-- BEGIN DATA TO USE --

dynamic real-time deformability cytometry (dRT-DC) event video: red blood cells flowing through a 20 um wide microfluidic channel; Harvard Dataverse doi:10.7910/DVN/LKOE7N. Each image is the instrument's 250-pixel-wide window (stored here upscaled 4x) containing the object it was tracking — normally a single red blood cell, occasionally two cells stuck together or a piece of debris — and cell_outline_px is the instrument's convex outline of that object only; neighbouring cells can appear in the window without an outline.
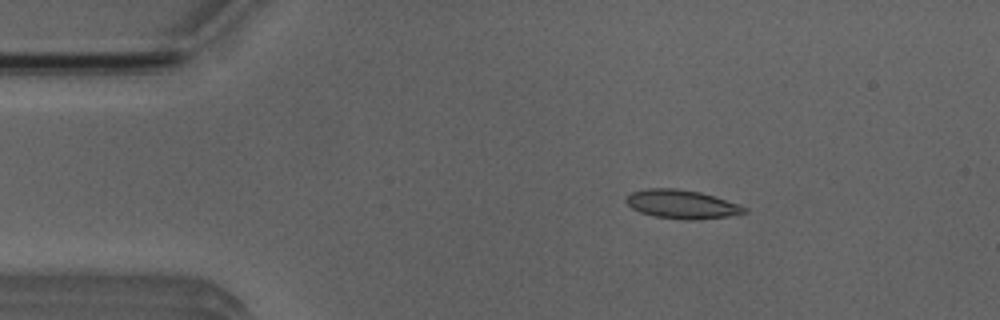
{"species": "Egyptian fruit bat (a non-hibernating species)", "species_latin": "Rousettus aegyptiacus", "temperature_condition": "room temperature", "stored_images_in_passage": 45, "camera_frame_rate_fps": 3000, "um_per_image_px": 0.085, "animal": {"sex": "male"}, "frame": {"image": 1, "passage_image": 2, "time_ms": 0.333, "image_size_px": [1000, 320], "cell_outline_px": [[748, 212], [728, 216], [700, 220], [688, 220], [656, 216], [640, 212], [632, 208], [624, 200], [632, 192], [648, 188], [676, 188], [700, 192], [748, 208]], "centroid_in_image_um": [57.94, 17.36], "position_along_channel_um": 27.1, "area_um2": 19.54}}
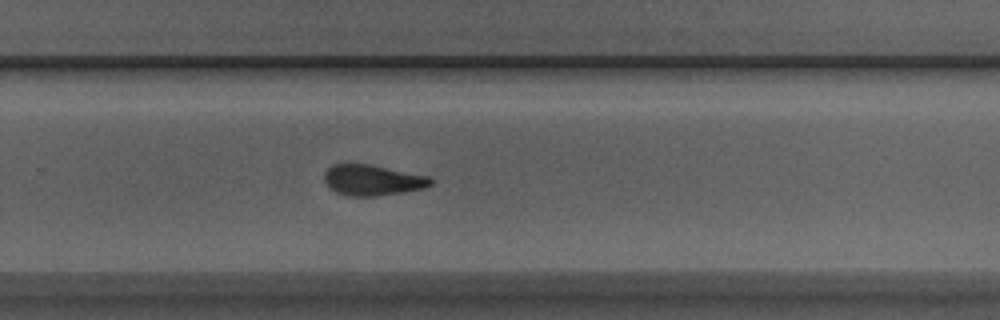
{"frame": {"image": 2, "passage_image": 27, "time_ms": 8.667, "image_size_px": [1000, 320], "cell_outline_px": [[432, 184], [424, 188], [376, 196], [348, 196], [336, 192], [328, 188], [324, 180], [324, 172], [332, 164], [368, 164], [428, 176], [432, 180]], "centroid_in_image_um": [31.6, 15.31], "position_along_channel_um": 298.2, "area_um2": 18.9}}
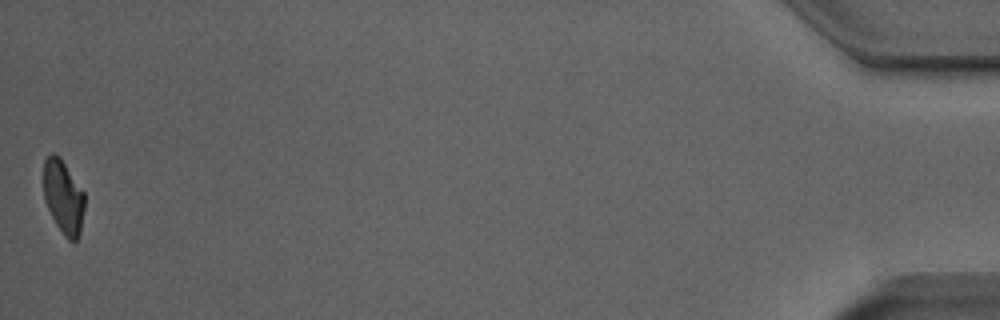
{"frame": {"image": 3, "passage_image": 45, "time_ms": 14.667, "image_size_px": [1000, 320], "cell_outline_px": [[84, 208], [80, 232], [76, 240], [68, 240], [64, 236], [56, 224], [44, 200], [44, 160], [52, 152], [60, 156], [84, 192]], "centroid_in_image_um": [5.38, 16.72], "position_along_channel_um": 429.8, "area_um2": 17.51}, "authors_computed_cell_mechanics": {"area_um2": 19.1896, "velocity_mm_per_s": 3.9245, "shape_relaxation_time_tau1_ms": 8.3477, "shape_relaxation_time_tau2_ms": 3.5059, "deformation_change_tau1": 0.1829, "deformation_change_tau2": 0.1021}}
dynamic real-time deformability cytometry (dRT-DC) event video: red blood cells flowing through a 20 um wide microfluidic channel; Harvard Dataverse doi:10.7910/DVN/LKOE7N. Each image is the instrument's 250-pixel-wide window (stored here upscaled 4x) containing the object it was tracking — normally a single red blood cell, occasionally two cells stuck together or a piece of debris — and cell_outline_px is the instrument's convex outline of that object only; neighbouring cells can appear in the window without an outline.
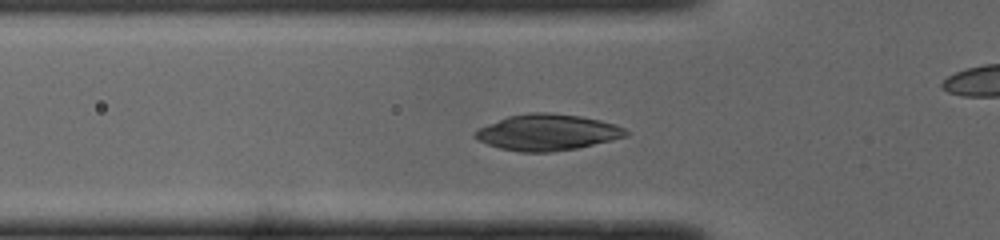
{"species": "common noctule bat (a hibernating species)", "species_latin": "Nyctalus noctula", "temperature_condition": "cold", "stored_images_in_passage": 36, "camera_frame_rate_fps": 3000, "um_per_image_px": 0.085, "animal": {"sex": "male", "body_mass_g": 19.0, "forearm_length_mm": 50.8}, "frame": {"image": 1, "passage_image": 11, "time_ms": 3.333, "image_size_px": [1000, 240], "cell_outline_px": [[628, 136], [612, 140], [576, 148], [552, 152], [520, 152], [500, 148], [476, 140], [472, 136], [472, 132], [476, 128], [508, 116], [532, 112], [548, 112], [580, 116], [600, 120], [616, 124], [624, 128], [628, 132]], "centroid_in_image_um": [46.48, 11.25], "position_along_channel_um": 79.3, "area_um2": 31.96}}
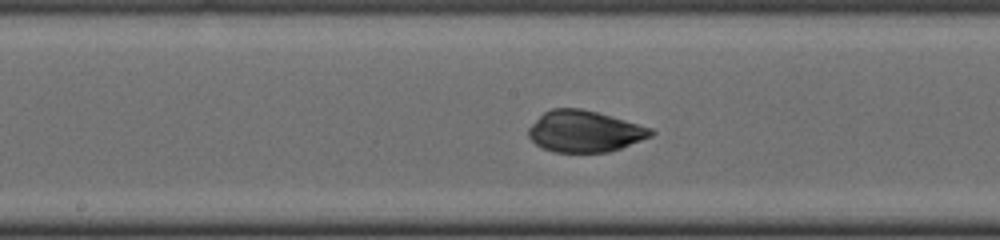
{"frame": {"image": 2, "passage_image": 20, "time_ms": 6.333, "image_size_px": [1000, 240], "cell_outline_px": [[656, 132], [652, 136], [620, 148], [608, 152], [556, 152], [544, 148], [536, 144], [528, 136], [528, 128], [544, 112], [552, 108], [580, 108], [596, 112], [652, 128]], "centroid_in_image_um": [49.69, 11.16], "position_along_channel_um": 198.5, "area_um2": 29.25}}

-- END DATA TO USE --

PROBLEM TO SOLVE: Your copy should repeat each entry above exactly but contain no pictures.

OUTPUT OF THE EXERCISE:
dynamic real-time deformability cytometry (dRT-DC) event video: red blood cells flowing through a 20 um wide microfluidic channel; Harvard Dataverse doi:10.7910/DVN/LKOE7N. Each image is the instrument's 250-pixel-wide window (stored here upscaled 4x) containing the object it was tracking — normally a single red blood cell, occasionally two cells stuck together or a piece of debris — and cell_outline_px is the instrument's convex outline of that object only; neighbouring cells can appear in the window without an outline.
{"species": "Egyptian fruit bat (a non-hibernating species)", "species_latin": "Rousettus aegyptiacus", "temperature_condition": "room temperature", "stored_images_in_passage": 45, "camera_frame_rate_fps": 3000, "um_per_image_px": 0.085, "animal": {"sex": "male"}, "frame": {"image": 1, "passage_image": 2, "time_ms": 0.333, "image_size_px": [1000, 320], "cell_outline_px": [[748, 212], [728, 216], [700, 220], [688, 220], [656, 216], [640, 212], [632, 208], [624, 200], [632, 192], [648, 188], [676, 188], [700, 192], [748, 208]], "centroid_in_image_um": [57.94, 17.36], "position_along_channel_um": 27.1, "area_um2": 19.54}}
{"frame": {"image": 2, "passage_image": 27, "time_ms": 8.667, "image_size_px": [1000, 320], "cell_outline_px": [[432, 184], [424, 188], [376, 196], [348, 196], [336, 192], [328, 188], [324, 180], [324, 172], [332, 164], [368, 164], [428, 176], [432, 180]], "centroid_in_image_um": [31.6, 15.31], "position_along_channel_um": 298.2, "area_um2": 18.9}}
{"frame": {"image": 3, "passage_image": 45, "time_ms": 14.667, "image_size_px": [1000, 320], "cell_outline_px": [[84, 208], [80, 232], [76, 240], [68, 240], [64, 236], [56, 224], [44, 200], [44, 160], [52, 152], [60, 156], [84, 192]], "centroid_in_image_um": [5.38, 16.72], "position_along_channel_um": 429.8, "area_um2": 17.51}, "authors_computed_cell_mechanics": {"area_um2": 19.1896, "velocity_mm_per_s": 3.9245, "shape_relaxation_time_tau1_ms": 8.3477, "shape_relaxation_time_tau2_ms": 3.5059, "deformation_change_tau1": 0.1829, "deformation_change_tau2": 0.1021}}
dynamic real-time deformability cytometry (dRT-DC) event video: red blood cells flowing through a 20 um wide microfluidic channel; Harvard Dataverse doi:10.7910/DVN/LKOE7N. Each image is the instrument's 250-pixel-wide window (stored here upscaled 4x) containing the object it was tracking — normally a single red blood cell, occasionally two cells stuck together or a piece of debris — and cell_outline_px is the instrument's convex outline of that object only; neighbouring cells can appear in the window without an outline.
{"species": "common noctule bat (a hibernating species)", "species_latin": "Nyctalus noctula", "temperature_condition": "cold", "stored_images_in_passage": 36, "camera_frame_rate_fps": 3000, "um_per_image_px": 0.085, "animal": {"sex": "male", "body_mass_g": 19.0, "forearm_length_mm": 50.8}, "frame": {"image": 1, "passage_image": 11, "time_ms": 3.333, "image_size_px": [1000, 240], "cell_outline_px": [[628, 136], [612, 140], [576, 148], [552, 152], [520, 152], [500, 148], [476, 140], [472, 136], [472, 132], [476, 128], [508, 116], [532, 112], [548, 112], [580, 116], [600, 120], [616, 124], [624, 128], [628, 132]], "centroid_in_image_um": [46.48, 11.25], "position_along_channel_um": 79.3, "area_um2": 31.96}}
{"frame": {"image": 2, "passage_image": 20, "time_ms": 6.333, "image_size_px": [1000, 240], "cell_outline_px": [[656, 132], [652, 136], [620, 148], [608, 152], [556, 152], [544, 148], [536, 144], [528, 136], [528, 128], [544, 112], [552, 108], [580, 108], [596, 112], [652, 128]], "centroid_in_image_um": [49.69, 11.16], "position_along_channel_um": 198.5, "area_um2": 29.25}}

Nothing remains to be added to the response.